What We Know Is Still Missing
Transparency means admitting what we haven't solved yet:
- Supply chain verification for skill dependencies: Skills can declare their own dependencies, but we don't yet verify the integrity of those transitive dependencies. A skill could pull in a compromised npm package and we wouldn't catch it at the skill-scanning level.
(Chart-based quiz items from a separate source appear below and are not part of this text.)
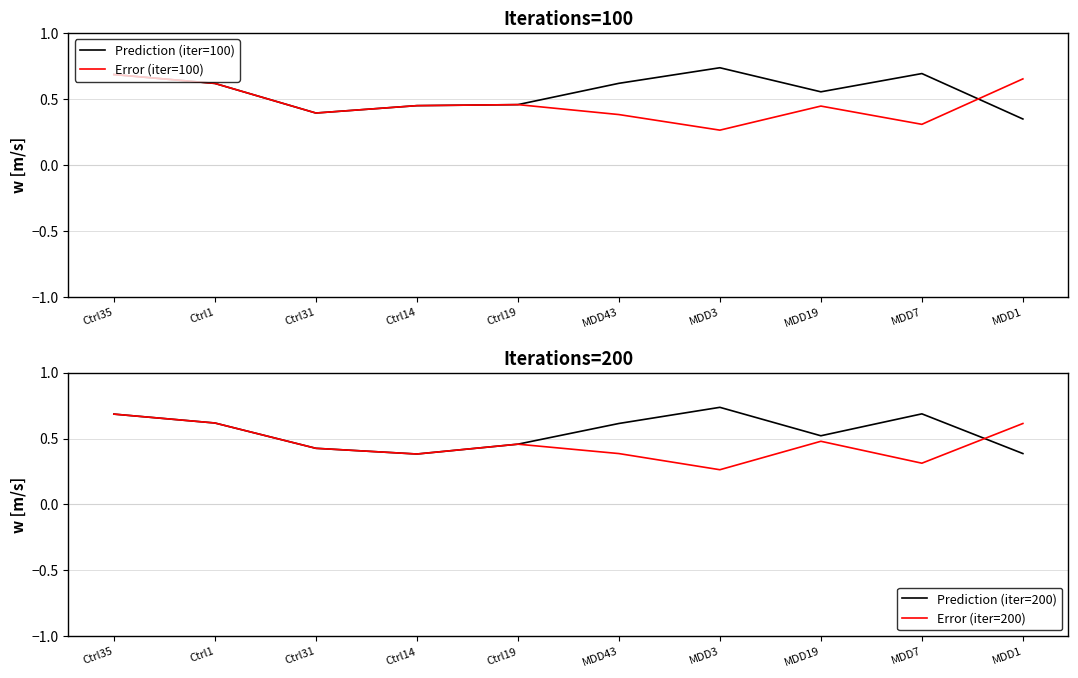

Does the chart display data point markers on the line(s)?

No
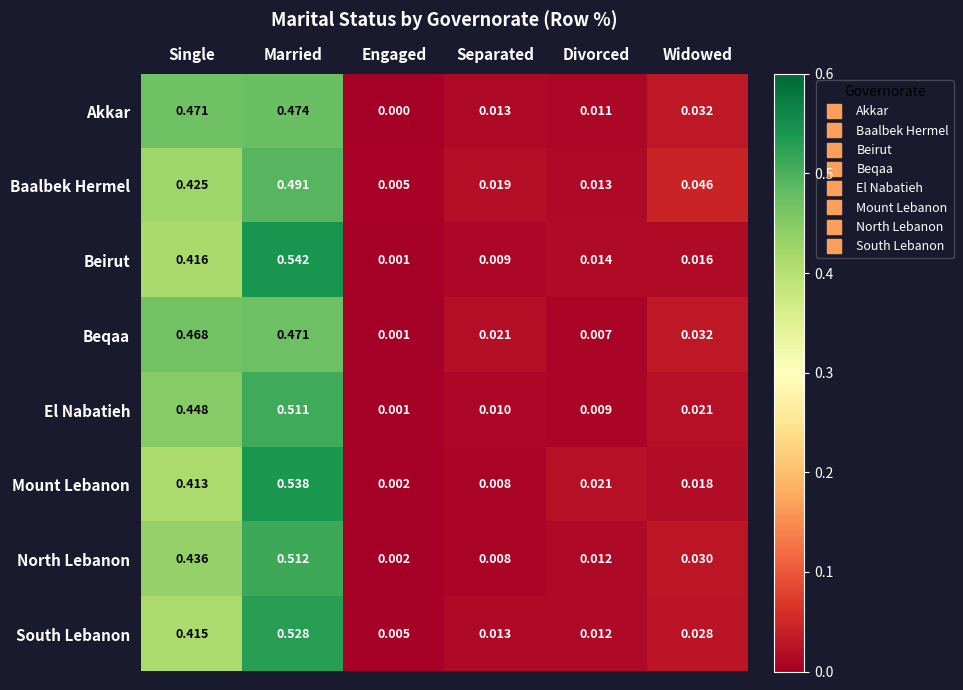

Which series has the largest range (max minus min)?

Beirut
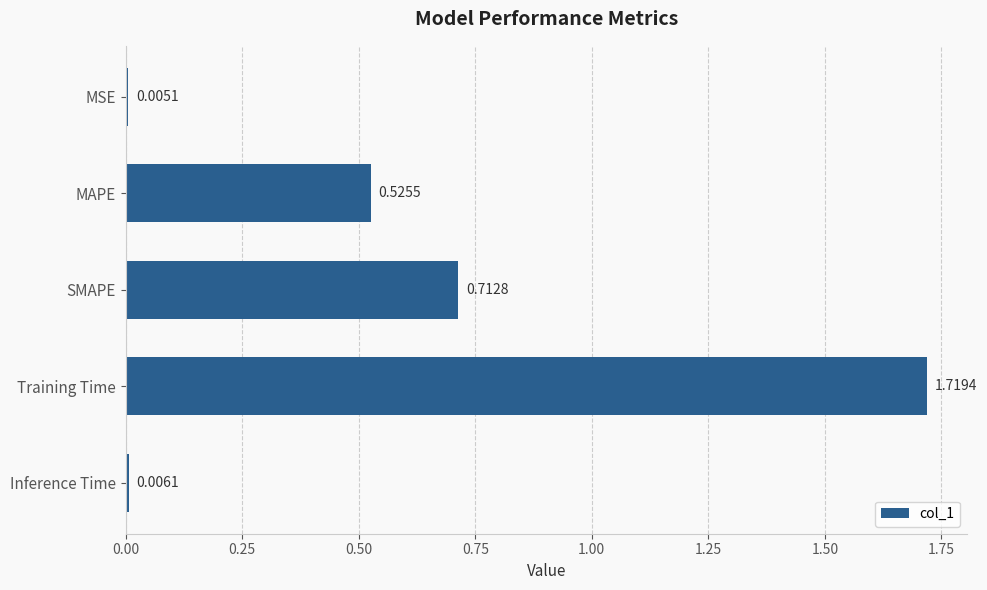

What is the sum of all values?

3.0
This is on the roadmap.
- Formal verification of sandbox escapes: Our gVisor sandboxes are well-tested, but we haven't commissioned a formal penetration test of the sandbox boundary itself. We're budgeting for an external security firm to do this in Q2 2026.
- Multi-tenant isolation: Hivemind currently assumes a single-tenant deployment. If you're running multiple teams on the same instance, agent-to-agent isolation is enforced but not hardened to the level we'd want for true multi-tenancy. This is on the roadmap.
- Audit log tamper resistance: Audit logs are comprehensive but stored locally. An attacker with host access could modify them. We're exploring append-only log stores and remote attestation.
We'd rather tell you about these gaps than have you discover them in production.
Invite to Break It
We believe security claims are only as strong as the scrutiny they survive. That's why we're publishing our SECURITY.md alongside this post.
If you find a vulnerability in Hivemind, we want to know about it. Our responsible disclosure policy is straightforward:
- Report vulnerabilities to [email protected]
- We acknowledge receipt within 24 hours
- We provide an initial assessment within 72 hours
- We commit to a fix timeline based on severity (critical: 48 hours, high: 7 days, medium: 30 days)
- We credit reporters publicly (with permission) and are working on a formal bug bounty program
We're also inviting security researchers to review the sandbox implementation, the credential vault, and the trust boundary enforcement code. The relevant modules are clearly documented in the repository, and we're happy to provide architecture walkthroughs to serious auditors.
The code is open source. The architecture is documented. The gaps are listed above. We'd rather be proven wrong about something now than discover it the hard way later.
Security isn't a feature. It's a commitment. Hold us to it.